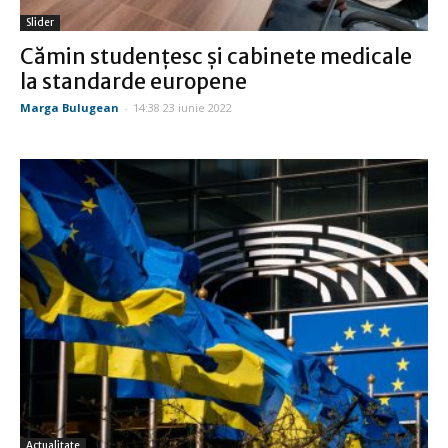
Slider
Cămin studenţesc şi cabinete medicale
la standarde europene
Marga Bulugean
-
14:38 23 iunie 2022
Actualitate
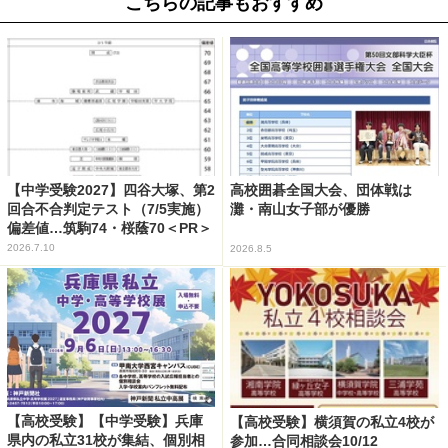
こちらの記事もおすすめ
【中学受験2027】四谷大塚、第2
高校囲碁全国大会、団体戦は
回合不合判定テスト（7/5実施）
灘・南山女子部が優勝
偏差値…筑駒74・桜蔭70＜PR＞
2026.7.10
2026.8.5
【高校受験】【中学受験】兵庫
【高校受験】横須賀の私立4校が
県内の私立31校が集結、個別相
参加…合同相談会10/12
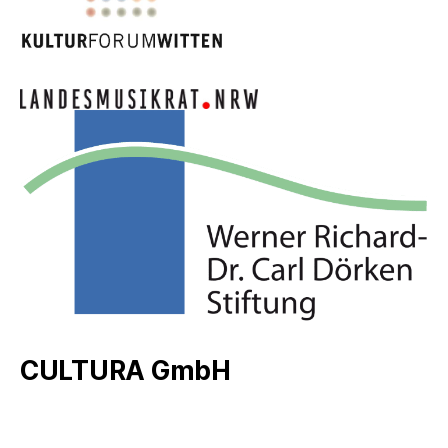
CULTURA GmbH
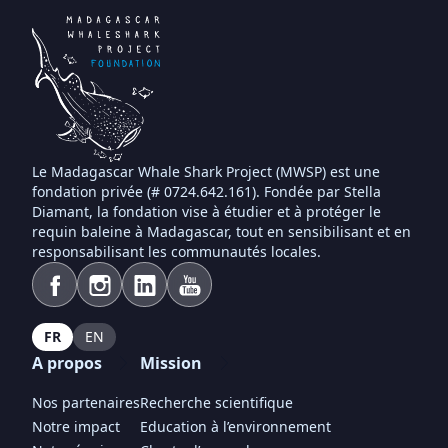
Le Madagascar Whale Shark Project (MWSP) est une
fondation privée (# 0724.642.161). Fondée par Stella
Diamant, la fondation vise à étudier et à protéger le
requin baleine à Madagascar, tout en sensibilisant et en
responsabilisant les communautés locales.
FR
EN
A propos
Mission
Nos partenaires
Recherche scientifique
Notre impact
Education à l’environnement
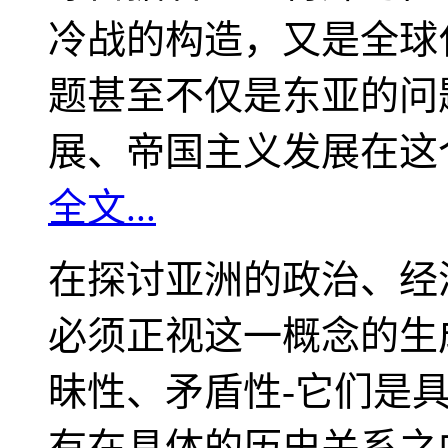
冷战的构造，又是全球
题甚至不仅是东亚的问
展、帝国主义发展在这
全文...
在探讨亚洲的政治、经
必须正视这一概念的生
昧性、矛盾性-它们是
有在具体的历史关系之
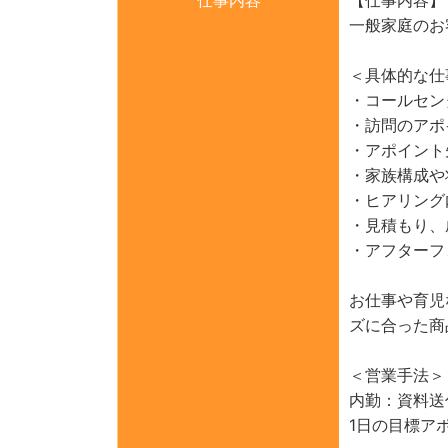
一般家庭のお
＜具体的な仕
・コールセン
・訪問のアポ
・アポイント
・家族構成や
・ヒアリング
・見積もり、
・アフターフ
お仕事や育児
ズに合った商
＜営業手法＞
内勤：資料送
1日の目標ア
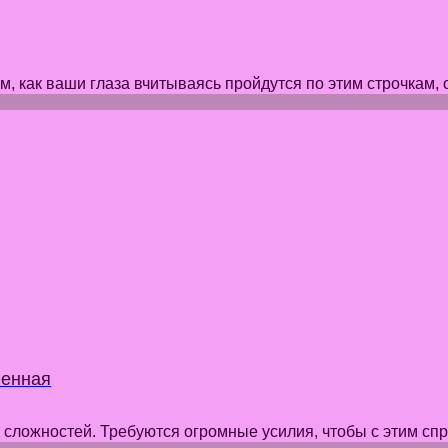
, как ваши глаза вчитываясь пройдутся по этим строчкам, о
ленная
сложностей. Требуются огромные усилия, чтобы с этим спра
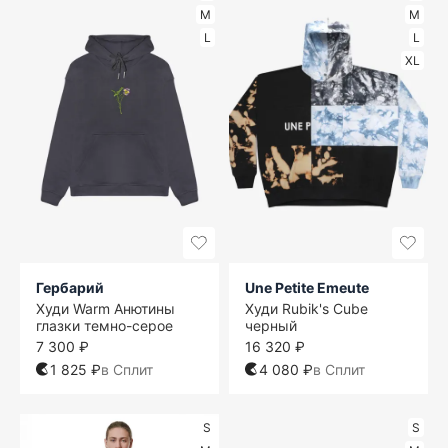
M
M
L
L
XL
Гербарий
Une Petite Emeute
Худи Warm Анютины
Худи Rubik's Cube
глазки темно-серое
черный
7 300 ₽
16 320 ₽
1 825 ₽
в Сплит
4 080 ₽
в Сплит
S
S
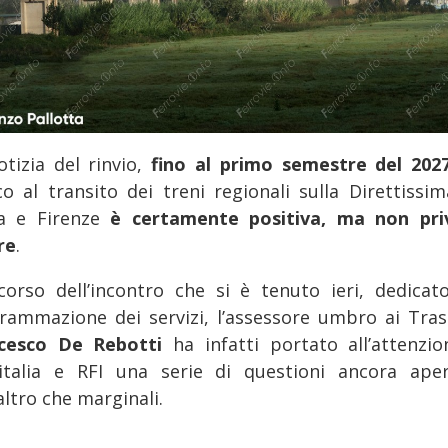
otizia del rinvio,
fino al primo semestre del 202
co al transito dei treni regionali sulla Direttissim
a e Firenze
è certamente positiva, ma non pri
re
.
corso dell’incontro che si è tenuto ieri, dedicato
rammazione dei servizi, l’assessore umbro ai Tras
ncesco De Rebotti
ha infatti portato all’attenzio
italia e RFI una serie di questioni ancora ape
altro che marginali.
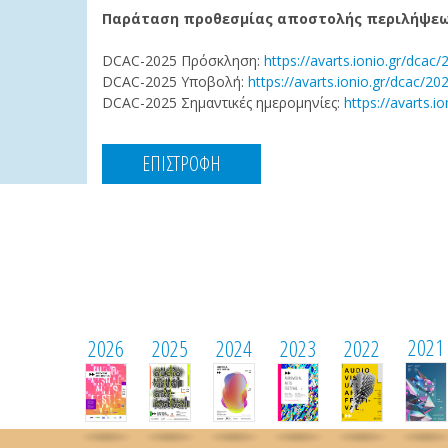
Παράταση προθεσμίας αποστολής περιλήψε
DCAC-2025 Πρόσκληση:
https://avarts.ionio.gr/dcac/
DCAC-2025 Υποβολή:
https://avarts.ionio.gr/dcac/2
DCAC-2025 Σημαντικές ημερομηνίες:
https://avarts.i
ΕΠΙΣΤΡΟΦΗ
2021
2026
2025
2024
2023
2022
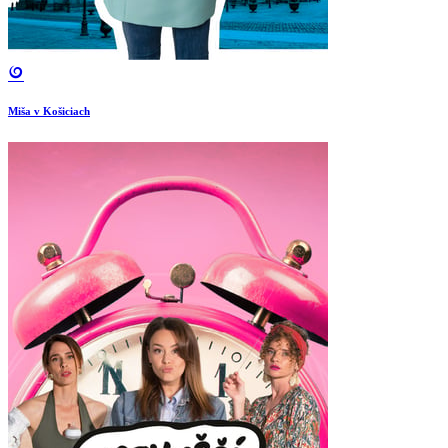
Miša v Košiciach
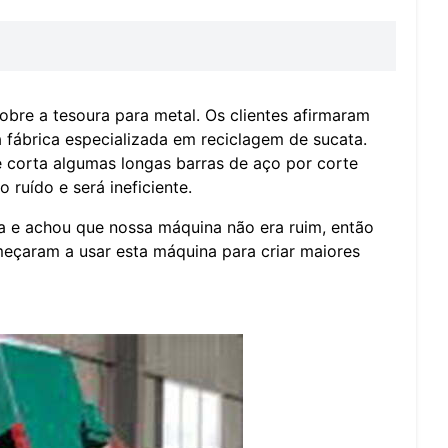
obre a tesoura para metal. Os clientes afirmaram
 fábrica especializada em reciclagem de sucata.
e corta algumas longas barras de aço por corte
 ruído e será ineficiente.
na e achou que nossa máquina não era ruim, então
meçaram a usar esta máquina para criar maiores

WHAT YOU ARE ASKED TO DO ▸ Transcribe every line of text read from the records above, word for word and in the same order. Leave the pictures out of your answer.

ANSWER TO THIS TASK ▸
Slider
Cămin studenţesc şi cabinete medicale
la standarde europene
Marga Bulugean
-
14:38 23 iunie 2022
Actualitate
こちらの記事もおすすめ
【中学受験2027】四谷大塚、第2
高校囲碁全国大会、団体戦は
回合不合判定テスト（7/5実施）
灘・南山女子部が優勝
偏差値…筑駒74・桜蔭70＜PR＞
2026.7.10
2026.8.5
【高校受験】【中学受験】兵庫
【高校受験】横須賀の私立4校が
県内の私立31校が集結、個別相
参加…合同相談会10/12
CULTURA GmbH
Le Madagascar Whale Shark Project (MWSP) est une
fondation privée (# 0724.642.161). Fondée par Stella
Diamant, la fondation vise à étudier et à protéger le
requin baleine à Madagascar, tout en sensibilisant et en
responsabilisant les communautés locales.
FR
EN
A propos
Mission
Nos partenaires
Recherche scientifique
Notre impact
Education à l’environnement
冷战的构造，又是全球
题甚至不仅是东亚的问
展、帝国主义发展在这
全文...
在探讨亚洲的政治、经
必须正视这一概念的生
昧性、矛盾性-它们是
有在具体的历史关系之
一般家庭のお
＜具体的な仕
・コールセン
・訪問のアポ
・アポイント
・家族構成や
・ヒアリング
・見積もり、
・アフターフ
お仕事や育児
ズに合った商
＜営業手法＞
内勤：資料送
1日の目標ア
, как ваши глаза вчитываясь пройдутся по этим строчкам, о
ленная
сложностей. Требуются огромные усилия, чтобы с этим спра
M
M
L
L
XL
Гербарий
Une Petite Emeute
Худи Warm Анютины
Худи Rubik's Cube
глазки темно-серое
черный
7 300 ₽
16 320 ₽
1 825 ₽
в Сплит
4 080 ₽
в Сплит
S
S
otizia del rinvio,
fino al primo semestre del 202
co al transito dei treni regionali sulla Direttissim
a e Firenze
è certamente positiva, ma non pri
re
.
corso dell’incontro che si è tenuto ieri, dedicato
rammazione dei servizi, l’assessore umbro ai Tras
ncesco De Rebotti
ha infatti portato all’attenzio
italia e RFI una serie di questioni ancora ape
altro che marginali.
Παράταση προθεσμίας αποστολής περιλήψε
DCAC-2025 Πρόσκληση:
https://avarts.ionio.gr/dcac/
DCAC-2025 Υποβολή:
https://avarts.ionio.gr/dcac/2
DCAC-2025 Σημαντικές ημερομηνίες:
https://avarts.i
ΕΠΙΣΤΡΟΦΗ
2021
2026
2025
2024
2023
2022
Miša v Košiciach
obre a tesoura para metal. Os clientes afirmaram
 fábrica especializada em reciclagem de sucata.
e corta algumas longas barras de aço por corte
 ruído e será ineficiente.
na e achou que nossa máquina não era ruim, então
meçaram a usar esta máquina para criar maiores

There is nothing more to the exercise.